### [AIM OF THE TASK]
The line holding "0.945000 1.015000 ;" is the last one to output; start at the first line of the data, keep every line in between exactly, and leave out pictures.

### [TASK MATERIAL]
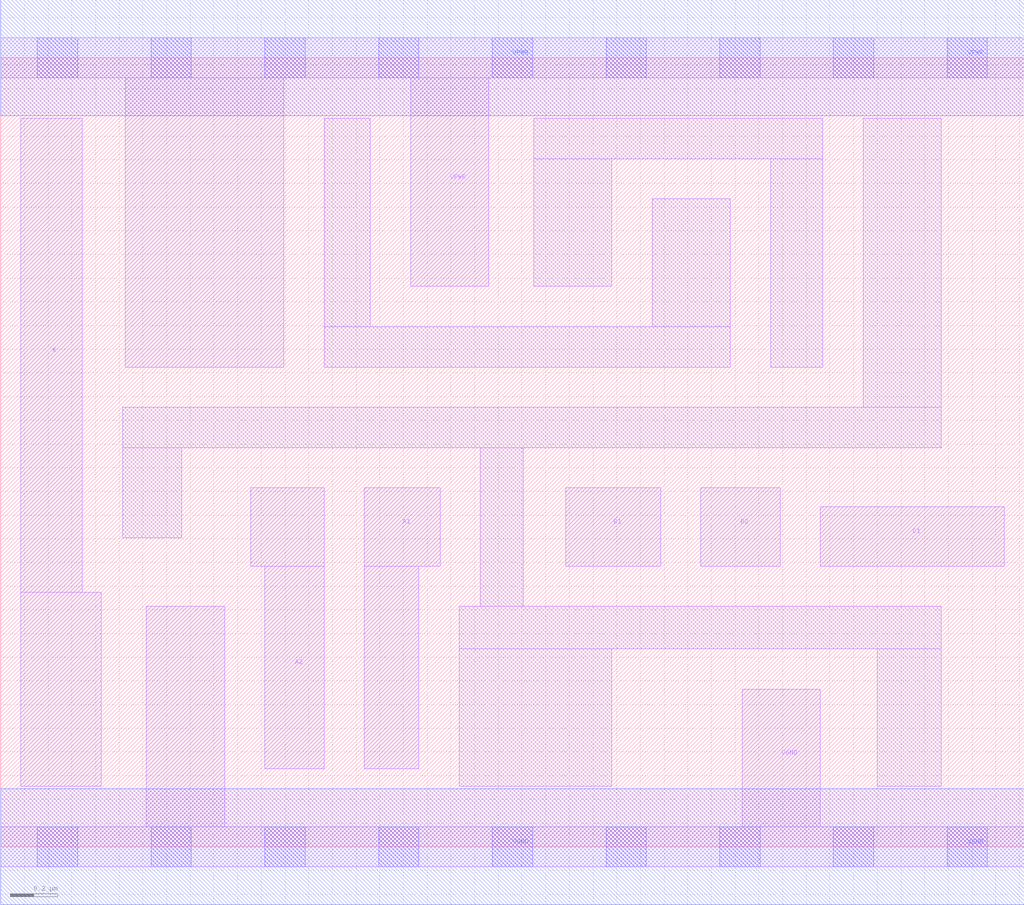
<source format=lef>
# Copyright 2020 The SkyWater PDK Authors
#
# Licensed under the Apache License, Version 2.0 (the "License");
# you may not use this file except in compliance with the License.
# You may obtain a copy of the License at
#
#     https://www.apache.org/licenses/LICENSE-2.0
#
# Unless required by applicable law or agreed to in writing, software
# distributed under the License is distributed on an "AS IS" BASIS,
# WITHOUT WARRANTIES OR CONDITIONS OF ANY KIND, either express or implied.
# See the License for the specific language governing permissions and
# limitations under the License.
#
# SPDX-License-Identifier: Apache-2.0

VERSION 5.7 ;
  NAMESCASESENSITIVE ON ;
  NOWIREEXTENSIONATPIN ON ;
  DIVIDERCHAR "/" ;
  BUSBITCHARS "[]" ;
UNITS
  DATABASE MICRONS 200 ;
END UNITS
MACRO sky130_fd_sc_lp__a221o_1
  CLASS CORE ;
  SOURCE USER ;
  FOREIGN sky130_fd_sc_lp__a221o_1 ;
  ORIGIN  0.000000  0.000000 ;
  SIZE  4.320000 BY  3.330000 ;
  SYMMETRY X Y R90 ;
  SITE unit ;
  PIN A1
    ANTENNAGATEAREA  0.315000 ;
    DIRECTION INPUT ;
    USE SIGNAL ;
    PORT
      LAYER li1 ;
        RECT 1.535000 0.330000 1.765000 1.185000 ;
        RECT 1.535000 1.185000 1.855000 1.515000 ;
    END
  END A1
  PIN A2
    ANTENNAGATEAREA  0.315000 ;
    DIRECTION INPUT ;
    USE SIGNAL ;
    PORT
      LAYER li1 ;
        RECT 1.055000 1.185000 1.365000 1.515000 ;
        RECT 1.115000 0.330000 1.365000 1.185000 ;
    END
  END A2
  PIN B1
    ANTENNAGATEAREA  0.315000 ;
    DIRECTION INPUT ;
    USE SIGNAL ;
    PORT
      LAYER li1 ;
        RECT 2.385000 1.185000 2.785000 1.515000 ;
    END
  END B1
  PIN B2
    ANTENNAGATEAREA  0.315000 ;
    DIRECTION INPUT ;
    USE SIGNAL ;
    PORT
      LAYER li1 ;
        RECT 2.955000 1.185000 3.290000 1.515000 ;
    END
  END B2
  PIN C1
    ANTENNAGATEAREA  0.315000 ;
    DIRECTION INPUT ;
    USE SIGNAL ;
    PORT
      LAYER li1 ;
        RECT 3.460000 1.185000 4.235000 1.435000 ;
    END
  END C1
  PIN X
    ANTENNADIFFAREA  0.556500 ;
    DIRECTION OUTPUT ;
    USE SIGNAL ;
    PORT
      LAYER li1 ;
        RECT 0.085000 0.255000 0.425000 1.075000 ;
        RECT 0.085000 1.075000 0.345000 3.075000 ;
    END
  END X
  PIN VGND
    DIRECTION INOUT ;
    USE GROUND ;
    PORT
      LAYER li1 ;
        RECT 0.000000 -0.085000 4.320000 0.085000 ;
        RECT 0.615000  0.085000 0.945000 1.015000 ;
        RECT 3.130000  0.085000 3.460000 0.665000 ;
      LAYER mcon ;
        RECT 0.155000 -0.085000 0.325000 0.085000 ;
        RECT 0.635000 -0.085000 0.805000 0.085000 ;
        RECT 1.115000 -0.085000 1.285000 0.085000 ;
        RECT 1.595000 -0.085000 1.765000 0.085000 ;
        RECT 2.075000 -0.085000 2.245000 0.085000 ;
        RECT 2.555000 -0.085000 2.725000 0.085000 ;
        RECT 3.035000 -0.085000 3.205000 0.085000 ;
        RECT 3.515000 -0.085000 3.685000 0.085000 ;
        RECT 3.995000 -0.085000 4.165000 0.085000 ;
      LAYER met1 ;
        RECT 0.000000 -0.245000 4.320000 0.245000 ;
    END
  END VGND
  PIN VPWR
    DIRECTION INOUT ;
    USE POWER ;
    PORT
      LAYER li1 ;
        RECT 0.000000 3.245000 4.320000 3.415000 ;
        RECT 0.525000 2.025000 1.195000 3.245000 ;
        RECT 1.730000 2.365000 2.060000 3.245000 ;
      LAYER mcon ;
        RECT 0.155000 3.245000 0.325000 3.415000 ;
        RECT 0.635000 3.245000 0.805000 3.415000 ;
        RECT 1.115000 3.245000 1.285000 3.415000 ;
        RECT 1.595000 3.245000 1.765000 3.415000 ;
        RECT 2.075000 3.245000 2.245000 3.415000 ;
        RECT 2.555000 3.245000 2.725000 3.415000 ;
        RECT 3.035000 3.245000 3.205000 3.415000 ;
        RECT 3.515000 3.245000 3.685000 3.415000 ;
        RECT 3.995000 3.245000 4.165000 3.415000 ;
      LAYER met1 ;
        RECT 0.000000 3.085000 4.320000 3.575000 ;
    END
  END VPWR
  OBS
    LAYER li1 ;
      RECT 0.515000 1.305000 0.765000 1.685000 ;
      RECT 0.515000 1.685000 3.970000 1.855000 ;
      RECT 1.365000 2.025000 3.080000 2.195000 ;
      RECT 1.365000 2.195000 1.560000 3.075000 ;
      RECT 1.935000 0.255000 2.580000 0.835000 ;
      RECT 1.935000 0.835000 3.970000 1.015000 ;
      RECT 2.025000 1.015000 2.205000 1.685000 ;
      RECT 2.250000 2.365000 2.580000 2.905000 ;
      RECT 2.250000 2.905000 3.470000 3.075000 ;
      RECT 2.750000 2.195000 3.080000 2.735000 ;
      RECT 3.250000 2.025000 3.470000 2.905000 ;
      RECT 3.640000 1.855000 3.970000 3.075000 ;
      RECT 3.700000 0.255000 3.970000 0.835000 ;
  END
END sky130_fd_sc_lp__a221o_1

</source>
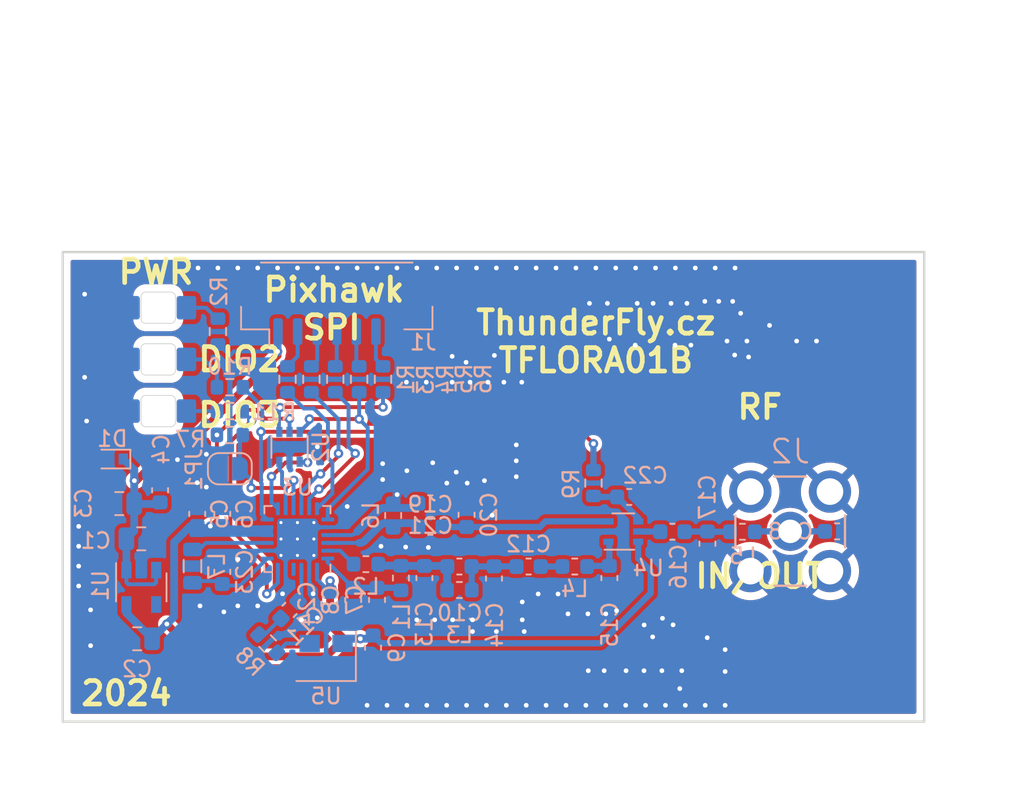
<source format=kicad_pcb>
(kicad_pcb
	(version 20240108)
	(generator "pcbnew")
	(generator_version "8.0")
	(general
		(thickness 1.6)
		(legacy_teardrops no)
	)
	(paper "A4")
	(title_block
		(title "TFLORA01B")
		(date "2022-06-02")
		(company "ThunderFly s.r.o.")
		(comment 2 "LoRa telemetry  module")
		(comment 3 "info@thunderfly.cz")
		(comment 4 "GPL 3.0")
	)
	(layers
		(0 "F.Cu" signal)
		(31 "B.Cu" signal)
		(34 "B.Paste" user)
		(35 "F.Paste" user)
		(36 "B.SilkS" user "B.Silkscreen")
		(37 "F.SilkS" user "F.Silkscreen")
		(38 "B.Mask" user)
		(39 "F.Mask" user)
		(40 "Dwgs.User" user "User.Drawings")
		(41 "Cmts.User" user "User.Comments")
		(44 "Edge.Cuts" user)
		(45 "Margin" user)
		(46 "B.CrtYd" user "B.Courtyard")
		(47 "F.CrtYd" user "F.Courtyard")
		(48 "B.Fab" user)
		(49 "F.Fab" user)
	)
	(setup
		(stackup
			(layer "F.SilkS"
				(type "Top Silk Screen")
			)
			(layer "F.Paste"
				(type "Top Solder Paste")
			)
			(layer "F.Mask"
				(type "Top Solder Mask")
				(color "Green")
				(thickness 0.01)
			)
			(layer "F.Cu"
				(type "copper")
				(thickness 0.035)
			)
			(layer "dielectric 1"
				(type "core")
				(thickness 1.51)
				(material "FR4")
				(epsilon_r 4.5)
				(loss_tangent 0.02)
			)
			(layer "B.Cu"
				(type "copper")
				(thickness 0.035)
			)
			(layer "B.Mask"
				(type "Bottom Solder Mask")
				(color "Green")
				(thickness 0.01)
			)
			(layer "B.Paste"
				(type "Bottom Solder Paste")
			)
			(layer "B.SilkS"
				(type "Bottom Silk Screen")
			)
			(copper_finish "None")
			(dielectric_constraints no)
		)
		(pad_to_mask_clearance 0)
		(allow_soldermask_bridges_in_footprints no)
		(pcbplotparams
			(layerselection 0x00010e0_ffffffff)
			(plot_on_all_layers_selection 0x0000000_00000000)
			(disableapertmacros no)
			(usegerberextensions no)
			(usegerberattributes no)
			(usegerberadvancedattributes yes)
			(creategerberjobfile no)
			(dashed_line_dash_ratio 12.000000)
			(dashed_line_gap_ratio 3.000000)
			(svgprecision 6)
			(plotframeref no)
			(viasonmask no)
			(mode 1)
			(useauxorigin yes)
			(hpglpennumber 1)
			(hpglpenspeed 20)
			(hpglpendiameter 15.000000)
			(pdf_front_fp_property_popups yes)
			(pdf_back_fp_property_popups yes)
			(dxfpolygonmode yes)
			(dxfimperialunits yes)
			(dxfusepcbnewfont yes)
			(psnegative no)
			(psa4output no)
			(plotreference yes)
			(plotvalue yes)
			(plotfptext yes)
			(plotinvisibletext no)
			(sketchpadsonfab no)
			(subtractmaskfromsilk no)
			(outputformat 1)
			(mirror no)
			(drillshape 0)
			(scaleselection 1)
			(outputdirectory "../cam_profi/")
		)
	)
	(net 0 "")
	(net 1 "GND")
	(net 2 "+5V")
	(net 3 "+3V3")
	(net 4 "Net-(C11-Pad1)")
	(net 5 "Net-(U3-VR_PA)")
	(net 6 "Net-(C10-Pad1)")
	(net 7 "Net-(C10-Pad2)")
	(net 8 "Net-(U3-XTA)")
	(net 9 "Net-(C12-Pad1)")
	(net 10 "Net-(U4-RF1)")
	(net 11 "/SCK")
	(net 12 "/MISO")
	(net 13 "/MOSI")
	(net 14 "/#CS")
	(net 15 "/#RESET")
	(net 16 "/DIO1")
	(net 17 "/DIO2")
	(net 18 "/DIO3")
	(net 19 "/BUSY")
	(net 20 "Net-(U4-RFC)")
	(net 21 "Net-(C16-Pad1)")
	(net 22 "Net-(C18-Pad2)")
	(net 23 "Net-(U5-OUT)")
	(net 24 "Net-(U3-RFI_N)")
	(net 25 "Net-(U4-RF2)")
	(net 26 "Net-(U3-RFI_P)")
	(net 27 "Net-(U4-CTRL)")
	(net 28 "Net-(U3-VREG)")
	(net 29 "Net-(D2-A)")
	(net 30 "Net-(J1-Pad2)")
	(net 31 "Net-(J1-Pad6)")
	(net 32 "Net-(J1-Pad3)")
	(net 33 "Net-(J1-Pad4)")
	(net 34 "Net-(J1-Pad5)")
	(net 35 "Net-(U3-RFO)")
	(net 36 "Net-(U3-DCC_SW)")
	(net 37 "Net-(U2-Y)")
	(net 38 "unconnected-(U1-NC-Pad4)")
	(net 39 "unconnected-(U3-XTB-Pad4)")
	(net 40 "Net-(D3-A)")
	(net 41 "Net-(D4-A)")
	(footprint "Capacitor_SMD:C_0603_1608Metric" (layer "B.Cu") (at 176.0344 117.9452 90))
	(footprint "Capacitor_SMD:C_0603_1608Metric" (layer "B.Cu") (at 171.0436 114.9604))
	(footprint "Capacitor_SMD:C_0603_1608Metric" (layer "B.Cu") (at 160.655 116.1034 90))
	(footprint "Capacitor_SMD:C_0603_1608Metric" (layer "B.Cu") (at 184.3148 117.1578 180))
	(footprint "Capacitor_SMD:C_0603_1608Metric" (layer "B.Cu") (at 145.058 119.746 90))
	(footprint "Capacitor_SMD:C_0603_1608Metric" (layer "B.Cu") (at 143.458 116.046 90))
	(footprint "Capacitor_SMD:C_0603_1608Metric" (layer "B.Cu") (at 149.352 122.174 45))
	(footprint "Capacitor_SMD:C_0603_1608Metric" (layer "B.Cu") (at 158.3436 116.8654 180))
	(footprint "Capacitor_SMD:C_0603_1608Metric" (layer "B.Cu") (at 145.058 116.046 90))
	(footprint "Capacitor_SMD:C_0603_1608Metric" (layer "B.Cu") (at 158.3436 115.3668))
	(footprint "Package_DFN_QFN:QFN-24-1EP_4x4mm_P0.5mm_EP2.6x2.6mm_ThermalVias" (layer "B.Cu") (at 149.858 117.646 90))
	(footprint "Resistor_SMD:R_0603_1608Metric" (layer "B.Cu") (at 145.542 110.998))
	(footprint "Inductor_SMD:L_0603_1608Metric" (layer "B.Cu") (at 155.97 116.146 -90))
	(footprint "Inductor_SMD:L_0603_1608Metric" (layer "B.Cu") (at 178.2696 117.1832))
	(footprint "Inductor_SMD:L_0805_2012Metric" (layer "B.Cu") (at 143.158 119.38 90))
	(footprint "Inductor_SMD:L_0603_1608Metric" (layer "B.Cu") (at 156.464 120.142 90))
	(footprint "Inductor_SMD:L_0603_1608Metric" (layer "B.Cu") (at 167.5638 119.4054))
	(footprint "Inductor_SMD:L_0603_1608Metric" (layer "B.Cu") (at 160.1978 120.904))
	(footprint "Capacitor_SMD:C_0603_1608Metric" (layer "B.Cu") (at 160.1978 119.4054 180))
	(footprint "Capacitor_SMD:C_0603_1608Metric" (layer "B.Cu") (at 169.7736 120.142 -90))
	(footprint "Capacitor_SMD:C_0603_1608Metric" (layer "B.Cu") (at 173.7992 117.1832 180))
	(footprint "Capacitor_SMD:C_0603_1608Metric" (layer "B.Cu") (at 162.4076 120.1674 -90))
	(footprint "Capacitor_SMD:C_0603_1608Metric" (layer "B.Cu") (at 157.9626 120.142 -90))
	(footprint "Capacitor_SMD:C_0603_1608Metric" (layer "B.Cu") (at 164.6174 119.4054 180))
	(footprint "Capacitor_SMD:C_0603_1608Metric" (layer "B.Cu") (at 153.416 121.539 -90))
	(footprint "Capacitor_SMD:C_0603_1608Metric" (layer "B.Cu") (at 154.94 121.539 -90))
	(footprint "Inductor_SMD:L_0603_1608Metric" (layer "B.Cu") (at 154.2288 119.253))
	(footprint "Capacitor_SMD:C_0603_1608Metric" (layer "B.Cu") (at 141.088 114.534 90))
	(footprint "Package_TO_SOT_SMD:SOT-23-5" (layer "B.Cu") (at 139.888 120.734 -90))
	(footprint "Capacitor_SMD:C_0805_2012Metric" (layer "B.Cu") (at 139.6275 124.02 180))
	(footprint "Capacitor_SMD:C_0805_2012Metric" (layer "B.Cu") (at 139.888 117.634))
	(footprint "Capacitor_SMD:C_0805_2012Metric" (layer "B.Cu") (at 138.4845 115.384 180))
	(footprint "Capacitor_SMD:C_0603_1608Metric" (layer "B.Cu") (at 151.892 121.793 -90))
	(footprint "Mlab_CON:MCX" (layer "B.Cu") (at 181.3176 117.1578 180))
	(footprint "Mlab_D:LED_1206_mill" (layer "B.Cu") (at 140.97 102.87 180))
	(footprint "Resistor_SMD:R_0603_1608Metric" (layer "B.Cu") (at 150.749 107.442 -90))
	(footprint "Resistor_SMD:R_0603_1608Metric" (layer "B.Cu") (at 153.797 107.442 -90))
	(footprint "Mlab_D:LED_1206_mill" (layer "B.Cu") (at 140.97 106.172 180))
	(footprint "Package_TO_SOT_SMD:SOT-363_SC-70-6"
		(layer "B.Cu")
		(uuid "4fd4f810-6fae-4ed9-a284-657fc2b9415e")
		(at 170.6626 117.1702)
		(descr "SOT-363, SC-70-6")
		(tags "SOT-363 SC-70-6")
		(property "Reference" "U4"
			(at 1.6002 2.3368 0)
			(layer "B.SilkS")
			(uuid "7a87ddcf-af9c-4467-82e6-202ab7c20848")
			(effects
				(font
					(size 1 1)
					(thickness 0.15)
				)
				(justify mirror)
			)
		)
		(property "Value" "PE4259"
			(at 0 -2.000001 0)
			(layer "B.Fab")
			(hide yes)
			(uuid "21c5c742-1db5-4b8b-9179-6cf45171b048")
			(effects
				(font
					(size 1 1)
					(thickness 0.15)
				)
				(justify mirror)
			)
		)
		(property "Footprint" "Package_TO_SOT_SMD:SOT-363_SC-70-6"
			(at 0 0 0)
			(layer "F.Fab")
			(hide yes)
			(uuid "fc1ff1c0-a5cf-41ea-943e-57f640c77345")
			(effects
				(font
					(size 1.27 1.27)
					(thickness 0.15)
				)
			)
		)
		(property "Datasheet" "https://www.psemi.com/pdf/datasheets/pe4259ds.pdf"
			(at 0 0 0)
			(layer "F.Fab")
			(hide yes)
			(uuid "76b4d790-b91b-41d1-8878-29c08ca5af63")
			(effects
				(font
					(size 1.27 1.27)
					(thickness 0.15)
				)
			)
		)
		(property "Description" ""
			(at 0 0 0)
			(layer "F.Fab")
			(hide yes)
			(uuid "68ebe1c0-9275-4198-bb20-6542ae458018")
			(effects
				(font
					(size 1.27 1.27)
					(thickness 0.15)
				)
			)
		)
		(property "UST_ID" "5face19b12875025b3977e15"
			(at 280.986 -49.214 90)
			(layer "B.Fab")
			(hide yes)
			(uuid "2d19107e-612a-4695-9685-5c71680011ef")
			(effects
				(font
					(size 1 1)
					(thickness 0.15)
				)
				(justify mirror)
			)
		)
		(property ki_fp_filters "MSOP*3x3mm*P0.65mm*")
		(path "/d5b16bba-6de8-45db-b493-dfea34cb144c")
		(sheetname "Root")
		(sheetfile "TFLORA01.kicad_sch")
		(attr smd)
		(fp_line
			(start -0.7 -1.16)
			(end 0.7 -1.16)
			(stroke
				(width 0.12)
				(type solid)
			)
			(l
... [296157 chars truncated]
</source>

### [OUTPUT FOR THIS EXERCISE]
<source format=lef>
# Copyright 2020 The SkyWater PDK Authors
#
# Licensed under the Apache License, Version 2.0 (the "License");
# you may not use this file except in compliance with the License.
# You may obtain a copy of the License at
#
#     https://www.apache.org/licenses/LICENSE-2.0
#
# Unless required by applicable law or agreed to in writing, software
# distributed under the License is distributed on an "AS IS" BASIS,
# WITHOUT WARRANTIES OR CONDITIONS OF ANY KIND, either express or implied.
# See the License for the specific language governing permissions and
# limitations under the License.
#
# SPDX-License-Identifier: Apache-2.0

VERSION 5.7 ;
  NAMESCASESENSITIVE ON ;
  NOWIREEXTENSIONATPIN ON ;
  DIVIDERCHAR "/" ;
  BUSBITCHARS "[]" ;
UNITS
  DATABASE MICRONS 200 ;
END UNITS
MACRO sky130_fd_sc_lp__a221o_1
  CLASS CORE ;
  SOURCE USER ;
  FOREIGN sky130_fd_sc_lp__a221o_1 ;
  ORIGIN  0.000000  0.000000 ;
  SIZE  4.320000 BY  3.330000 ;
  SYMMETRY X Y R90 ;
  SITE unit ;
  PIN A1
    ANTENNAGATEAREA  0.315000 ;
    DIRECTION INPUT ;
    USE SIGNAL ;
    PORT
      LAYER li1 ;
        RECT 1.535000 0.330000 1.765000 1.185000 ;
        RECT 1.535000 1.185000 1.855000 1.515000 ;
    END
  END A1
  PIN A2
    ANTENNAGATEAREA  0.315000 ;
    DIRECTION INPUT ;
    USE SIGNAL ;
    PORT
      LAYER li1 ;
        RECT 1.055000 1.185000 1.365000 1.515000 ;
        RECT 1.115000 0.330000 1.365000 1.185000 ;
    END
  END A2
  PIN B1
    ANTENNAGATEAREA  0.315000 ;
    DIRECTION INPUT ;
    USE SIGNAL ;
    PORT
      LAYER li1 ;
        RECT 2.385000 1.185000 2.785000 1.515000 ;
    END
  END B1
  PIN B2
    ANTENNAGATEAREA  0.315000 ;
    DIRECTION INPUT ;
    USE SIGNAL ;
    PORT
      LAYER li1 ;
        RECT 2.955000 1.185000 3.290000 1.515000 ;
    END
  END B2
  PIN C1
    ANTENNAGATEAREA  0.315000 ;
    DIRECTION INPUT ;
    USE SIGNAL ;
    PORT
      LAYER li1 ;
        RECT 3.460000 1.185000 4.235000 1.435000 ;
    END
  END C1
  PIN X
    ANTENNADIFFAREA  0.556500 ;
    DIRECTION OUTPUT ;
    USE SIGNAL ;
    PORT
      LAYER li1 ;
        RECT 0.085000 0.255000 0.425000 1.075000 ;
        RECT 0.085000 1.075000 0.345000 3.075000 ;
    END
  END X
  PIN VGND
    DIRECTION INOUT ;
    USE GROUND ;
    PORT
      LAYER li1 ;
        RECT 0.000000 -0.085000 4.320000 0.085000 ;
        RECT 0.615000  0.085000 0.945000 1.015000 ;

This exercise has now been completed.